O que eu quero trazer também é o seguinte: por que que a gente tem tanta dificuldade em criar uma rede de apoio? É possível achar que não existam pessoas na nossa proximidade que sejam boas suficientes para estarem conosco numa rede de apoio ou então não nos achamos bons o suficiente para estar com outras pessoas? Por que que a gente não se abre para novas relações para grupos de mães? Às vezes, nos apegamos muito na ideia de que rede de apoio tem que ser mãe, pai avô e irmão nossos. E tem amizades que são muito mais íntimas do que o relacionamento que temos com os nossos familiares. Mas a gente também tem medo de se abrir, eu acho que essa é uma questão importante porque não consigo vislumbrar a possibilidade de me conectar, de fazer novas amizades com outras pessoas.

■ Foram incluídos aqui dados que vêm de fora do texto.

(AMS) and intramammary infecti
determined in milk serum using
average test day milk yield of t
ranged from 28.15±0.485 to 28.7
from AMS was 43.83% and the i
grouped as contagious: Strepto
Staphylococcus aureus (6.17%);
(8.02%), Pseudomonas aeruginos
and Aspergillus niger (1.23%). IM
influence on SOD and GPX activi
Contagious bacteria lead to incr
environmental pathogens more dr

A rede de apoio não cai do céu, é preciso construir. Eu acho que muitos de nós não temos essa consciência. Não posso achar que vou dar conta de ficar sozinha na maternidade, é preciso encontrar tribos, sim. E essa gente é uma responsabilidade. Enfim, é um assunto muitas vezes desafiador de olharolhar, mas precisa entender também que às vezes a gente também se coloca nesse lugar de ‘Ah, não consigo fazer amizade com ninguém. Não é possível não’.

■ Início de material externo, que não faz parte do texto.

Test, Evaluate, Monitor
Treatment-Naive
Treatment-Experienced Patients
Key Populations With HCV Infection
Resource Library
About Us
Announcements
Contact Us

Como lidar com a necessidade de ter autorresponsabilidade sobre as próprias ações e a relação com os filhos, quando o pai é ausente, não existe rede de apoio e a solidão materna parece um rolo compressor?

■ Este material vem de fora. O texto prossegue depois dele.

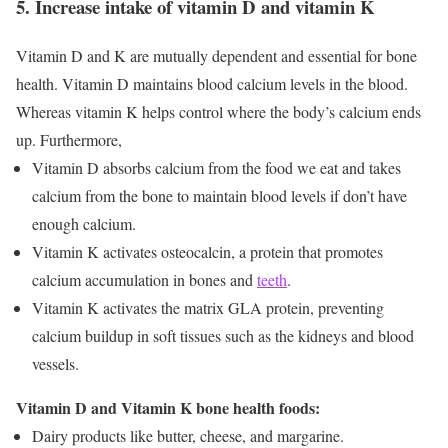
5. Increase intake of vitamin D and vitamin K
Vitamin D and K are mutually dependent and essential for bone
health. Vitamin D maintains blood calcium levels in the blood.
Whereas vitamin K helps control where the body’s calcium ends
up. Furthermore,
Vitamin D absorbs calcium from the food we eat and takes
calcium from the bone to maintain blood levels if don’t have
enough calcium.
Vitamin K activates osteocalcin, a protein that promotes
calcium accumulation in bones and
teeth
.
Vitamin K activates the matrix GLA protein, preventing
calcium buildup in soft tissues such as the kidneys and blood
vessels.
Vitamin D and Vitamin K bone health foods:
Dairy products like butter, cheese, and margarine.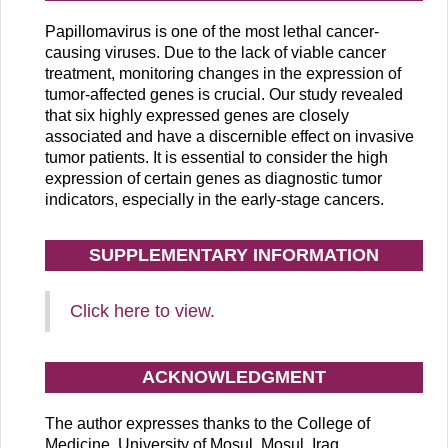
Papillomavirus is one of the most lethal cancer-
causing viruses. Due to the lack of viable cancer
treatment, monitoring changes in the expression of
tumor-affected genes is crucial. Our study revealed
that six highly expressed genes are closely
associated and have a discernible effect on invasive
tumor patients. It is essential to consider the high
expression of certain genes as diagnostic tumor
indicators, especially in the early-stage cancers.
SUPPLEMENTARY INFORMATION
Click here to view.
ACKNOWLEDGMENT
The author expresses thanks to the College of
Medicine, University of Mosul, Mosul, Iraq.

Maya Eigenmann: Eu amo essa pergunta. A educação positiva é sobre ser humano com os nossos filhos. Não vai fingir que a gente está sempre bem, sempre feliz, sempre de boas. Não. E o que precisamos fazer quando não estiver bem é explicar para os nossos filhos. Falar ‘eu estou triste porque me desentendi com uma pessoa e preciso chorar para colocar essa tristeza para fora. Naturalizar os nossos processos, e explicar o que está acontecendo é muito importante, porque nós somos humanos e seria muito pior fingir para os nossos que estamos sempre bem. Não é a realidade. Temos que ter muito muito cuidado com isso.
“Eu apanhei e não morri por isso. Que geração mais mimimi”. Como debater esse argumento?
Maya Eigenmann: Apanhei e não morria é como se a finalidade da infância fosse morrer e sobreviver, e não é. A finalidade da infância é ter muita abundância em segurança, proteção, abundância e em intimidade. A pessoa que fala isso é porque precisou aceitar a realidade escassa que teve na infância. Se a pessoa tem esse argumento e se vangloria, isso só significa que está muito machucada emocionalmente, infelizmente. Porque a infância não é feita pra sobreviver de jeito nenhum. Deveria ser a fase mais abundante da nossa vida.